A smile crept across George W. Bush's lips
                  
as he talked about yet another set of executions.
                  
He looked positively delighted as he shared his
                  
good news with all of America: He will preside
                  
over the deaths of the white men who murdered James Byrd, a
                  
49-year-old black man, in 1998.
                  
"Guess what's going to happen to these men?" he grinned at the
                  
camera during last night's debate with Vice President Gore.
                  
"They're going to be put to death."
                  
Bush beamed in happiness.
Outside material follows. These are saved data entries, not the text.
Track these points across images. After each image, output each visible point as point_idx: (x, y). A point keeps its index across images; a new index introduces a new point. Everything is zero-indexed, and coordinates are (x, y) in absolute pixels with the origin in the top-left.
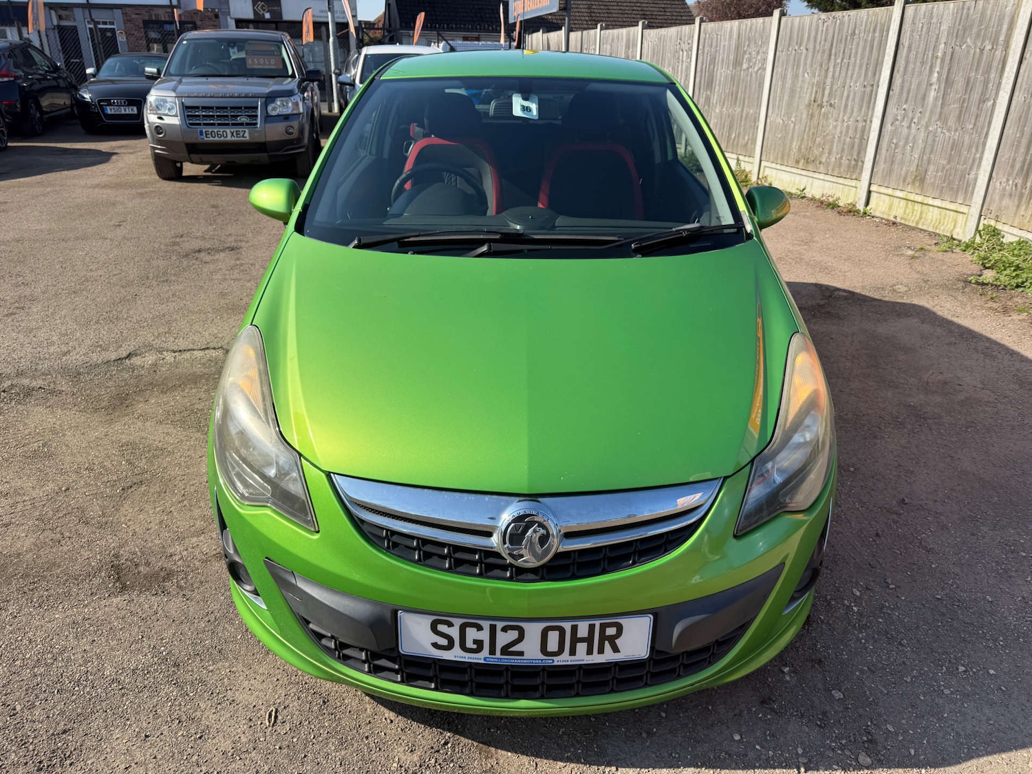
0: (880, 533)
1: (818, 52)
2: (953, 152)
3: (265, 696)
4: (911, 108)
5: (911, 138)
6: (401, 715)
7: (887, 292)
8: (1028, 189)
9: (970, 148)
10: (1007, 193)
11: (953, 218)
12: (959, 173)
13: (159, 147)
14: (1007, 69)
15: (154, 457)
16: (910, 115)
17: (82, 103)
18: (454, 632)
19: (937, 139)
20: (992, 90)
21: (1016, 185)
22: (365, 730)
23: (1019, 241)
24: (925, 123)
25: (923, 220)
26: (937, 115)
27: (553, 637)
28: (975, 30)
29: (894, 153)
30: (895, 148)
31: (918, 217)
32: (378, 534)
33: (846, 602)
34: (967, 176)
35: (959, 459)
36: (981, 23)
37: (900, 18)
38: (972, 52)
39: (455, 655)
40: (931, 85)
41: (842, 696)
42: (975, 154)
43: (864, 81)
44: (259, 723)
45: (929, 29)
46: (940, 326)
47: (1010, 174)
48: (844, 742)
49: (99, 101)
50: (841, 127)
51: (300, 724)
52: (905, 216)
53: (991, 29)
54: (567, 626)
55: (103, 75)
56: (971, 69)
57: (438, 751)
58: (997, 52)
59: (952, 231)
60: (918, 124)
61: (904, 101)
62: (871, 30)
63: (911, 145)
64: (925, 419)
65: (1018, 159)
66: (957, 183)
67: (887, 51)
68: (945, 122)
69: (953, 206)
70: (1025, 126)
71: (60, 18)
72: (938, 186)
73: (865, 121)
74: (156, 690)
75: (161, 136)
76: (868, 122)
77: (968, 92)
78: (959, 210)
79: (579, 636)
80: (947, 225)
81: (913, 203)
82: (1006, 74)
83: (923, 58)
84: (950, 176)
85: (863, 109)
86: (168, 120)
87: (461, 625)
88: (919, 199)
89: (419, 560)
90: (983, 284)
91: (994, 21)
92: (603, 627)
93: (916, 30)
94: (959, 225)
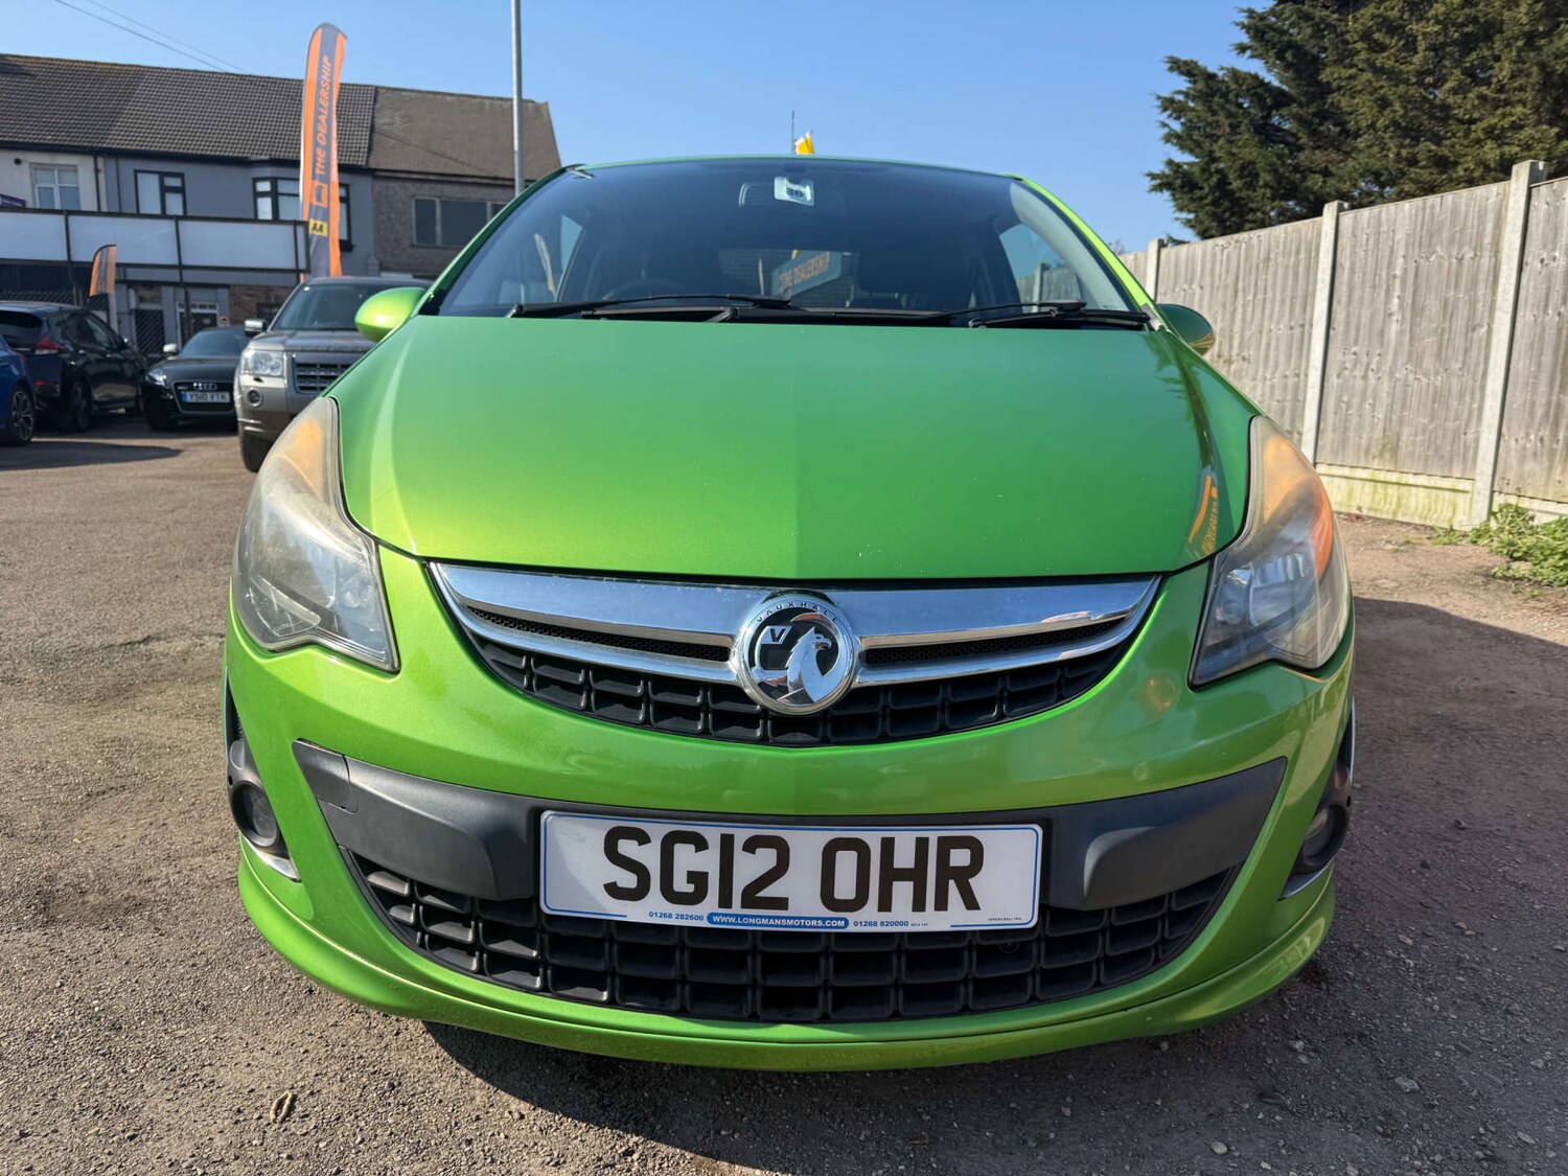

He was so enthusiastic at the prospect
                  
of new executions that he said he would execute all three of Byrd's killers.
Texas does not need anti-hate-crime laws, Bush said.
                  
"We cannot enhance the penalty any more
                  
than putting those three thugs to death," he said.
He grinned again.
                  
There is a problem here: Only two of Byrd's killers have been sentenced
to death.
                  
The third was sentenced to life in prison.
                  
Most of America supports the death penalty for murder, and so
                  
does Gore, and so do I. But that hangman's grin gives me the willies.
                  
It brings back Bush's mockery of killer Karla Faye Tucker, whose
                  
appeals for life he rejected and whom he mimicked as saying,
                  
"Please don't kill me," shortly before Texas executed her.
                  
Bush's death-penalty smirk marred a presidential debate that was
                  
about as combative as a game of pat-a-cake for most of its 90 minutes.
                  
Bush praised Clinton administration foreign policy decisions so much he
                  
remarked that his confrontation with Gore sounded like a lovefest.
                  
Gore, unveiling yet another personality to the voters, bent over
                  
backward not to seem either too aggressive or overly informed on
                  
public matters, lest he be seen as a pushy know-it-all.
                  
As he did in the first debate, Bush bristled, but could not refute, Gore's
                  
statistical accusations. This time, Gore attacked Texas for ranking last
and
                  
next to last in the country on two measures of health coverage.
Bush took the criticism personally.
                  
"If he's trying to allege that I'm hardhearted ... he's absolutely
                  
wrong," Bush said. But he couldn't deny the numbers: 1.4 million
                  
Texas children without health insurance.
                  
The two candidates went into the debate dead even in most polls, though
                  
Gore has not lost ground in the key battleground states of the Middle West.
                  
Though he appeared to have won his first debate with Bush, the verdict
turned
                  
out to be illusory: During the past week, Gore's superior command of the
facts
                  
in that contest was forgotten as focus shifted to his sighing and childish
                  
eye-rolling at Bush's statements.
                  
Gore was on his best behavior last night. He looked both solid and
                  
knowledgeable and made none of the body-language mistakes that
                  
cost him victory in the first outing.
                  
Bush, too, was error-free — except for that eerie smile when he
                  
talked about the executions.
                  
Such morbid mirth may not hurt him with most of America. But
                  
even supporters of the death penalty are probably scratching their
                  
heads, wondering if Bush really enjoys putting people to death.
                  
He certainly seemed delighted with death last night.